Bayerischer Alpenraum
30 Bergtote im ersten Halbjahr: Minister mahnen zu Vorsicht
von dpa
Schönau am Königssee – Sonne satt, und das schon seit Wochen und Monaten: Das lockt die Menschen auch in die Berge. Dort setzt sich derzeit ein unglücklicher Trend fort.

Die Zahl tödlicher Bergunfälle hat im bayerischen Alpenraum einen markanten neuen Höchststand erreicht. Allein im ersten Halbjahr starben im südlichen Oberbayern 30 Menschen - nach 19 im Vorjahr, wie Innenminister Joachim Herrmann und Justizminister Georg Eisenreich (beide CSU) am Dienstag bei einer Rettungsübung an der Jennerbahn in Schönau am Königssee mitteilten. «Überschätzen Sie sich nicht, informieren Sie sich und nehmen Sie die Gefahren in den Alpen ernst», mahnte Herrmann. Er erinnerte an die «SOS-EU-Alp»-App, über die Retter schnell alarmiert werden können.

Die Zahlen im gesamten Jahr 2021 haben mit 55 Bergtoten in der Region einen traurigen Spitzenwert erreicht - es war der höchste Stand seit Beginn der Aufzeichnungen 2009. In früheren Jahren zählte die Polizei im Schnitt rund 30 bis 40 Todesfälle.

«2021 starben im Landkreis Berchtesgadener Land mehr Menschen in den Bergen als im Straßenverkehr», sagte Eisenreich. Voraussetzung für Touren sei neben der richtigen Ausrüstung eine gute Vorbereitung mit der richtigen Routenauswahl. «Dazu ist wichtig, sich selbst richtig einzuschätzen.» Immer mehr Hobby-Bergsteiger verließen sich auf teure Ausrüstung und Apps, warnte der Minister.

Erst im Juni mussten im österreichischen Kleinwalsertal mehr als 100 in Bergnot geratene Schüler und Lehrer aus dem Raum Ludwigshafen gerettet werden. Die Lehrkräfte hatten im Internet gesucht und eine für die Ausrüstung und Fähigkeiten der Gruppe zu schwierige Route gewählt; der Weg entpuppte sich als weitaus riskanter als beschrieben. Der Landtagsabgeordnete und Vorsitzende des Kuratoriums für alpine Sicherheit, Klaus Stöttner, wies hier auch auf Verhaltensregeln des Deutschen Alpenvereins (DAV) hin.

Der Zustrom in die Natur und in die Berge habe in den vergangenen Jahren stark zugenommen, sagte Martin Emig vom Polizeipräsidium Oberbayern Süd. Das spiegle sich in den Unfallzahlen wider. Ein Teil habe wenig Erfahrung, manche seien gar leichtsinnig. Man sei gut beraten, bei örtlichen Bergführern oder Tourismusverbänden Informationen einzuholen, ob das Ziel auch wie geplant zu erreichen sei.

Gerade in diesem Frühjahr hatte gutes Wetter bei vergleichsweise wenig Schnee Menschen frühzeitig in die Berge gelockt - obwohl Polizei und Bergwacht vor winterlichen Verhältnissen und gefährlichem Altschnee in höheren Lagen warnten.
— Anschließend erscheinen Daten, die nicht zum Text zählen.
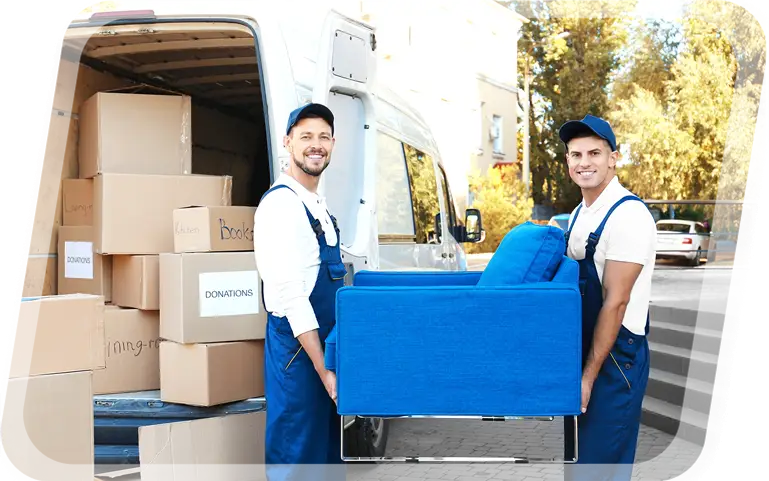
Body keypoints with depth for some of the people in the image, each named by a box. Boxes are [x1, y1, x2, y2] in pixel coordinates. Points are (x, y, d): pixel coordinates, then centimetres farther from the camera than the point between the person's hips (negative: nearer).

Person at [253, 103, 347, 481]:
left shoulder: (318, 205, 13)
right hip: (298, 350, -9)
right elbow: (290, 296, -21)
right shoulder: (281, 205, -16)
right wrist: (323, 369, -21)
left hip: (323, 345, 9)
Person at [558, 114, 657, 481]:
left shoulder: (628, 215, -18)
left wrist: (589, 376, -19)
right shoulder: (580, 214, 10)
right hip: (581, 352, 9)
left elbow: (615, 302, -20)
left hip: (615, 357, -8)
Mehrfach stürzten Wanderer in den Tod, weil sie auf Eis oder Schnee ausrutschten.

«Lange Schönwetterperioden führen dazu, dass sich der Trend in die Berge noch verstärkt», sagte Julia Janotte von der DAV-Sicherheitsforschung. Aktuelle Unfallzahlen lägen dem Bergsportverband noch nicht vor. Für 2020 hatte der DAV sogar weniger tödliche Unfälle gemeldet. Allerdings wertet er nur Unfälle seiner Mitglieder aus.

Die meisten Unfälle ereignen sich beim Wandern. Der DAV berichtete 2020 auch von mehr Einsätzen an Klettersteigen und beim Mountainbiken - beide Sportarten sind weiter stark im Trend.
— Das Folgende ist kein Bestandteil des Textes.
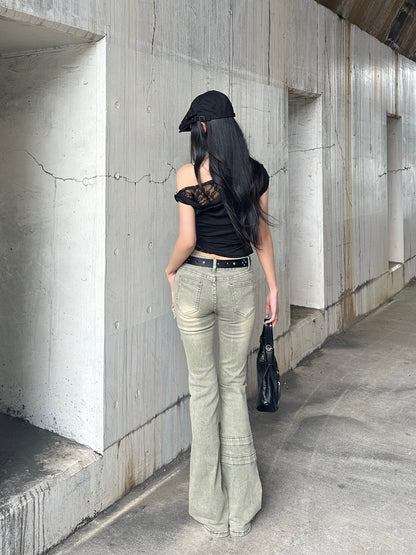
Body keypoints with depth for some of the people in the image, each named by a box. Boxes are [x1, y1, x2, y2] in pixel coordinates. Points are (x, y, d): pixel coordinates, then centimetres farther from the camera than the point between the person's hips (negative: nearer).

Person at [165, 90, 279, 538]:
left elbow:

Fehlverhalten in den Bergen könne auch strafbar sein, mahnte Eisenreich. Ermittlungsverfahren wegen fahrlässiger Tötung oder fahrlässiger Körperverletzung nach Berg- und Skiunfällen würden bei einem Staatsanwalt gebündelt. Polizeibergführer ermitteln bei tödlichen Unfällen, rund 80 Polizeibergführer und Alpinbeamte sind laut Innenminister Herrmann im bayerischen Alpenraum unterwegs.

Herrmann kündigte für 2023 neue leistungsfähigere Polizeihubschrauber an. Acht neue Maschinen vom Typ Airbus H145 könnten bis zu sechs Personen transportieren, doppelt so viele wie bisher.